In this study, scikit-learn model (Version 0.20.0) in Python programming language (Version 3.7.1) was used to make ML modelling38. ML modelling was performed by using i7, 8 GbHp-Folio 1040 model computer. Decision Tree (DT), Random Forest (RF), Logistic Regression (LR), Linear Discriminant Analysis (LDA), Quadratic Discriminant Analysis (QDA), Extra Tree Classifier (ETC) algorithms were used. The dataset was mixed by shuffling, and the first 80% (240 measurements) was designated as the training set, while the last 20% (60 measurements) was designated as the test set. In addition, tenfold cross validation accuracy values are also included in terms of the reliability of our study.

Performance criteria

Accuracy (Acc), Specificity (Spe), Sensitivity (Sen), F1 score (F1), and Matthews correlation coefficient (Mcc) values were included as performance criteria.

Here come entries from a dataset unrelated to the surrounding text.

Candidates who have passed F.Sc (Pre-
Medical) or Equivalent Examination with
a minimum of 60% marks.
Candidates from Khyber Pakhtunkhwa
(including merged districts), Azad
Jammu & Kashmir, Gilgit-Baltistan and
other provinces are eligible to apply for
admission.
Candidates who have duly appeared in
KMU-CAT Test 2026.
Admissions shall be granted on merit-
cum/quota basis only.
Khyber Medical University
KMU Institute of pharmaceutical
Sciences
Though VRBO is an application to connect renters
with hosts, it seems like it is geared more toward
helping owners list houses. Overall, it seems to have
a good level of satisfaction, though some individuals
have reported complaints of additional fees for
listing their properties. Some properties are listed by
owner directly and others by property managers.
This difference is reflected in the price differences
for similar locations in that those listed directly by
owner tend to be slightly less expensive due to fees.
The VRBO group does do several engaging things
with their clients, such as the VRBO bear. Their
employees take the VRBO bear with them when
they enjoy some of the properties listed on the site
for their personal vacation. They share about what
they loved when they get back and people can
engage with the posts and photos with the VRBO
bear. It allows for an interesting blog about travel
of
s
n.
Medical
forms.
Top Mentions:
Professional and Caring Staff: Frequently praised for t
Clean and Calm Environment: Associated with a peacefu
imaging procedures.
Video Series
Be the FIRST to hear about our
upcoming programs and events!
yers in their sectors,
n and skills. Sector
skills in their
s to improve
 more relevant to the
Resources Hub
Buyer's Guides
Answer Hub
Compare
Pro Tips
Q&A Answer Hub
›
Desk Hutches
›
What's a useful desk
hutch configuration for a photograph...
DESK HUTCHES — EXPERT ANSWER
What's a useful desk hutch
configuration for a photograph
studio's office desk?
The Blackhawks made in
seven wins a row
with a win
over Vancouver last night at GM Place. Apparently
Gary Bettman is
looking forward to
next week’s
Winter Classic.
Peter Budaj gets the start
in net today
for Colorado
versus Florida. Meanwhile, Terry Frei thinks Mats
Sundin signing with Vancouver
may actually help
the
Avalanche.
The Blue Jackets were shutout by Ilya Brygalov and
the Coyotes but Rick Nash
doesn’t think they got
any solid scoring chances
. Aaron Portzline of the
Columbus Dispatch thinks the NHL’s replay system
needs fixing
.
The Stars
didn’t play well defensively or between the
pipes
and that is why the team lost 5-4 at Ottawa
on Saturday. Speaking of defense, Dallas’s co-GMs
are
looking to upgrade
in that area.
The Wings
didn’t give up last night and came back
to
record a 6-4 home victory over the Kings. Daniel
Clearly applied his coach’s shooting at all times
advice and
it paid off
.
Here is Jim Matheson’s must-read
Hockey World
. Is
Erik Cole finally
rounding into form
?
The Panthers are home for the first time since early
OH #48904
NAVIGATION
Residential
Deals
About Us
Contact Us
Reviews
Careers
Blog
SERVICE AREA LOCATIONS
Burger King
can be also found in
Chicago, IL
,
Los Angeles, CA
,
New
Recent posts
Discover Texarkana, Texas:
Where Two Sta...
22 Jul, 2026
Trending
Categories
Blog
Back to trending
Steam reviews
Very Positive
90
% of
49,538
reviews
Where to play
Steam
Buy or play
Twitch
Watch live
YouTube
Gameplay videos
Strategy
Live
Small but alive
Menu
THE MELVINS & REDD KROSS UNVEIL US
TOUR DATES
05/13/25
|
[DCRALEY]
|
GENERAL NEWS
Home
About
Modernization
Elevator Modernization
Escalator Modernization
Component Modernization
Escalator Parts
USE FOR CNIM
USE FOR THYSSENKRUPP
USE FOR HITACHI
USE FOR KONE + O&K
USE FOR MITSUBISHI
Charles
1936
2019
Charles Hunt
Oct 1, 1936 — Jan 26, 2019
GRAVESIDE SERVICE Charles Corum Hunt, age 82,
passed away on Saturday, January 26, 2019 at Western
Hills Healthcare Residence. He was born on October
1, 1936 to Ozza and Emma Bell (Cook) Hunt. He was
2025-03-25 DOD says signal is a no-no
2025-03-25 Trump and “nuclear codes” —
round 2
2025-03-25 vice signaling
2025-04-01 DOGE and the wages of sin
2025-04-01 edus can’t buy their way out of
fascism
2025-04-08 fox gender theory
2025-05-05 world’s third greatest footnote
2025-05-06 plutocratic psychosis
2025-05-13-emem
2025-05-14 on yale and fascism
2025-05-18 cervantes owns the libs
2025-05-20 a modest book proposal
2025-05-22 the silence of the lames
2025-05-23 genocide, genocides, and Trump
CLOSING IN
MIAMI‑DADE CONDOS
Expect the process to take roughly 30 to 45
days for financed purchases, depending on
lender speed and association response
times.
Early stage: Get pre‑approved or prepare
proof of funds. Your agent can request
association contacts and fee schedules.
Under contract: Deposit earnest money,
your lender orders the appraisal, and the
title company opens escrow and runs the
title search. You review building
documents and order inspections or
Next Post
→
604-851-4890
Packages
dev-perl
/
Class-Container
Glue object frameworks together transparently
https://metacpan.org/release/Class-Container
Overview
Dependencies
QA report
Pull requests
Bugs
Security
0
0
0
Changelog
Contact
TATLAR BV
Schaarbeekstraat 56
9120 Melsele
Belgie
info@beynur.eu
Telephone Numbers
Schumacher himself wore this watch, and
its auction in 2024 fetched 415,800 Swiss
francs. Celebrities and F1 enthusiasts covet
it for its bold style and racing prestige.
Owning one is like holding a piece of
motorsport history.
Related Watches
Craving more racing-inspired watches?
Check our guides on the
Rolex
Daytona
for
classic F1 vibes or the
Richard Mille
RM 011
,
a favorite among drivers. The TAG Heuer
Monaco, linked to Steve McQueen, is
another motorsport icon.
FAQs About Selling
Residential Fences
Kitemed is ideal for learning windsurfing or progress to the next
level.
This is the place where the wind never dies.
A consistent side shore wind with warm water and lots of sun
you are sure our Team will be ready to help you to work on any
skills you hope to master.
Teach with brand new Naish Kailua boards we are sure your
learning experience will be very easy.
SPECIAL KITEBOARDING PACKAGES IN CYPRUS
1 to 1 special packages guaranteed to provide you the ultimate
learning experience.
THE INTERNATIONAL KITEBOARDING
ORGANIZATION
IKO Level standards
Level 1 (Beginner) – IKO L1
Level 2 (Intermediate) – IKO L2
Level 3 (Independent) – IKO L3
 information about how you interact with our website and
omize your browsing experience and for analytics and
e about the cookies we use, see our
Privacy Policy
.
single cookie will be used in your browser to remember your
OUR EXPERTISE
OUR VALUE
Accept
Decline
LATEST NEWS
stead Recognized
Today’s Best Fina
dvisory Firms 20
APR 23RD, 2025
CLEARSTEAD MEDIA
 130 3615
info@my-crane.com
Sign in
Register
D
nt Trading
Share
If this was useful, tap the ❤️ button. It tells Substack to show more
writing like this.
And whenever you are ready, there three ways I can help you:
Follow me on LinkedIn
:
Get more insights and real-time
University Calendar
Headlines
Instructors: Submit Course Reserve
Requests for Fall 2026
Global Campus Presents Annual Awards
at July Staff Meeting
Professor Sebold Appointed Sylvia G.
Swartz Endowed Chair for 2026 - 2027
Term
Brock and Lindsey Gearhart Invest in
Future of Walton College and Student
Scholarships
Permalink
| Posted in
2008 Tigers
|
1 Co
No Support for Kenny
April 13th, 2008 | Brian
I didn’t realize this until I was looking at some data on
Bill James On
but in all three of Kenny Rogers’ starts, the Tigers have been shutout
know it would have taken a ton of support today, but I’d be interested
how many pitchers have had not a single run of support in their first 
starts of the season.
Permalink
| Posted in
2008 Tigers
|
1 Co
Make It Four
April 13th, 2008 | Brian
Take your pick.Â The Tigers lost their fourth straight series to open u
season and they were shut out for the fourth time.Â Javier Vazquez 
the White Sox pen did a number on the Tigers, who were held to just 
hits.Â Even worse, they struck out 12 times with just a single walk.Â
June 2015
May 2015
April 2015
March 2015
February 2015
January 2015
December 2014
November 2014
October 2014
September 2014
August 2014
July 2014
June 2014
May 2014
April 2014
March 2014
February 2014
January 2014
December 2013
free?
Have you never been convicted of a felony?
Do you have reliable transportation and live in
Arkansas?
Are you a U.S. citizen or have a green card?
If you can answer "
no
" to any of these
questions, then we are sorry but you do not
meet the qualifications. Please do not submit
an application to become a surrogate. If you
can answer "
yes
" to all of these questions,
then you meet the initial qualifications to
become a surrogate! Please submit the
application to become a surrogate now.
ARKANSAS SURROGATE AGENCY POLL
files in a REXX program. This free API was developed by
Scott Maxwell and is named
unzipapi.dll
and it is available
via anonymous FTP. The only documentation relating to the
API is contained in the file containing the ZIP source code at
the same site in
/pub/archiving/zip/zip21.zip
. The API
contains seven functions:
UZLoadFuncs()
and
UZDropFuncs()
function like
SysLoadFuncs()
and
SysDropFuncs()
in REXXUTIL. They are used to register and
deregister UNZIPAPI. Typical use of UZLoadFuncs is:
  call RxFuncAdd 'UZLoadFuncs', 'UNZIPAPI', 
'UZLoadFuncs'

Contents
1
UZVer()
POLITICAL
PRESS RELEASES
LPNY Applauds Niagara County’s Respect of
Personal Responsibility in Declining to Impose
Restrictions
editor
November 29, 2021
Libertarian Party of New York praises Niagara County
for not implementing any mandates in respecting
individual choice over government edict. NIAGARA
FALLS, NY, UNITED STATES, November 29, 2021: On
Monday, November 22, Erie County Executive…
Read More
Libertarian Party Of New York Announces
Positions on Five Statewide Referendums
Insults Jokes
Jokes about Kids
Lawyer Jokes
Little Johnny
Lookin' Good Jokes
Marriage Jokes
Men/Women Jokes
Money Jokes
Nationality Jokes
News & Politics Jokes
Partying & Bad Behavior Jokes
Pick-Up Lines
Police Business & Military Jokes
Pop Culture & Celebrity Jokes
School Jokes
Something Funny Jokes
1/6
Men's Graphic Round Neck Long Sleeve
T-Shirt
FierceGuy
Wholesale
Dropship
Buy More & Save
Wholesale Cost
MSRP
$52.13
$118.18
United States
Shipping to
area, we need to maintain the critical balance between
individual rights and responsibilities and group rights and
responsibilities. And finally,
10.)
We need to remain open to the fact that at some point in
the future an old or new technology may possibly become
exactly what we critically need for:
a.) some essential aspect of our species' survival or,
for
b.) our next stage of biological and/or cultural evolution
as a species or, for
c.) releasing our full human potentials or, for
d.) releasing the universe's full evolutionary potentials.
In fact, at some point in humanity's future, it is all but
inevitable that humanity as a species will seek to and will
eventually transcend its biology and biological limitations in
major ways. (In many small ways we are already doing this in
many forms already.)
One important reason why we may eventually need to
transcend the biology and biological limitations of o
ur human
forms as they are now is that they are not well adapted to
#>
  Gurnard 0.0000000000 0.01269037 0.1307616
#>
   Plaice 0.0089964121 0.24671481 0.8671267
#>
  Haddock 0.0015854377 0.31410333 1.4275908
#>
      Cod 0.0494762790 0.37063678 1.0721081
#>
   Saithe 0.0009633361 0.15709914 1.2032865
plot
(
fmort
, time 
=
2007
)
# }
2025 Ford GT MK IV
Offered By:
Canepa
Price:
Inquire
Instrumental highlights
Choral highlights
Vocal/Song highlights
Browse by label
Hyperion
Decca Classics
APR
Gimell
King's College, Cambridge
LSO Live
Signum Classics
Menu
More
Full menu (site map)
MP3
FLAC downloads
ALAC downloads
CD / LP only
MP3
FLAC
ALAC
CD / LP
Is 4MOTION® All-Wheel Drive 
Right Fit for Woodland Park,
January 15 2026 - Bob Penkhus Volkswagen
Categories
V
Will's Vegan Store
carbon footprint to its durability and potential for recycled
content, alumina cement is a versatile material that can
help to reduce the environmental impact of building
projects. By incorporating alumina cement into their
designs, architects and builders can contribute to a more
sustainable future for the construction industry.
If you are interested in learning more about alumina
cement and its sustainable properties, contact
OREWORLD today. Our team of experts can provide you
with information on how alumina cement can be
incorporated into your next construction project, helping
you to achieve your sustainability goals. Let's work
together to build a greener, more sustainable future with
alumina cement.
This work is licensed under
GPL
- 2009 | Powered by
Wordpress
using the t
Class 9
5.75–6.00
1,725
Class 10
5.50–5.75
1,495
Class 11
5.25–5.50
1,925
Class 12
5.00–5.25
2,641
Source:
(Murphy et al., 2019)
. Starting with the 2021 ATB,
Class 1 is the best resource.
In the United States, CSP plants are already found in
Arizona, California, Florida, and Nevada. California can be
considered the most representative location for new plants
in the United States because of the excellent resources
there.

$$\begin{aligned} \mathrm{Acc} & =\frac{\mathrm{TP}}{\mathrm{TP}+\mathrm{FN}+\mathrm{FP}+\mathrm{TN}}\\ \mathrm{Sen} & =\frac{\mathrm{TP}}{\mathrm{TP}+\mathrm{FN}} \\ Spe & =\frac{TN}{TN+FP}\\ \mathrm{Mcc} & =\frac{\mathrm{TP}\times \mathrm{TN}-\mathrm{FP}\times \mathrm{FN}}{\sqrt{(\mathrm{TP}+\mathrm{FP})\times (\mathrm{TP}+\mathrm{FN})\times (\mathrm{TN}+\mathrm{FP})\times (\mathrm{TN}+\mathrm{FN})}}\\ \mathrm{F}1 & =2\frac{\mathrm{Specificity}\times \mathrm{Sensitivity}}{\mathrm{Specificity}+\mathrm{Sensitivity}} \end{aligned}$$
(1)

TP: True positive, TN: True negative, FP: False positive, FN; False negative.

Statistical analysis

Mean, standard deviation, minimum and maximum values were included in the descriptive statistics of each data according to gender groups. Normality test Anderson Darling test was applied to each parameter and it was checked whether the data were normally distributed. Two simple T test was applied to parametric data and Mann–Whitney U test was applied to nonparametric data and p ≤ 0.05 value was considered as statistically significant. In order to reveal the differences of the parameters in terms of gender, ROC analysis was performed and the ROC curve was included. Minitab 17 and IBM SPSS (Version 21) package program was used in analyses.

Ethical considerations

This retrospective study was initiated with the 2020/363 decision of the Karabük University Faculty of Medicine non-interventional clinical research ethics committee.

Ethical approval

The present study was approved by Karabük University Faculty of Medicine Local Non-Interventional Clinical Trials Ethics Committee with the protocol number 2020/363. All procedures performed in studies involving human participants were in accordance with the ethical standards of the institutional and/or national research committee and with the 1964 Helsinki declaration and its later amendments or comparable ethical standards.

Informed consent

This study is retrospective and based on images taken from the hospital archive system. Therefore, the requirement for informed consent for the study was waived by the Karabük University Faculty of Medicine Local Non-Interventional Clinical Trials Ethics Committee.

Conference presentation

This study was presented as an oral presentation at the 21st National Anatomy Congress in Turkey.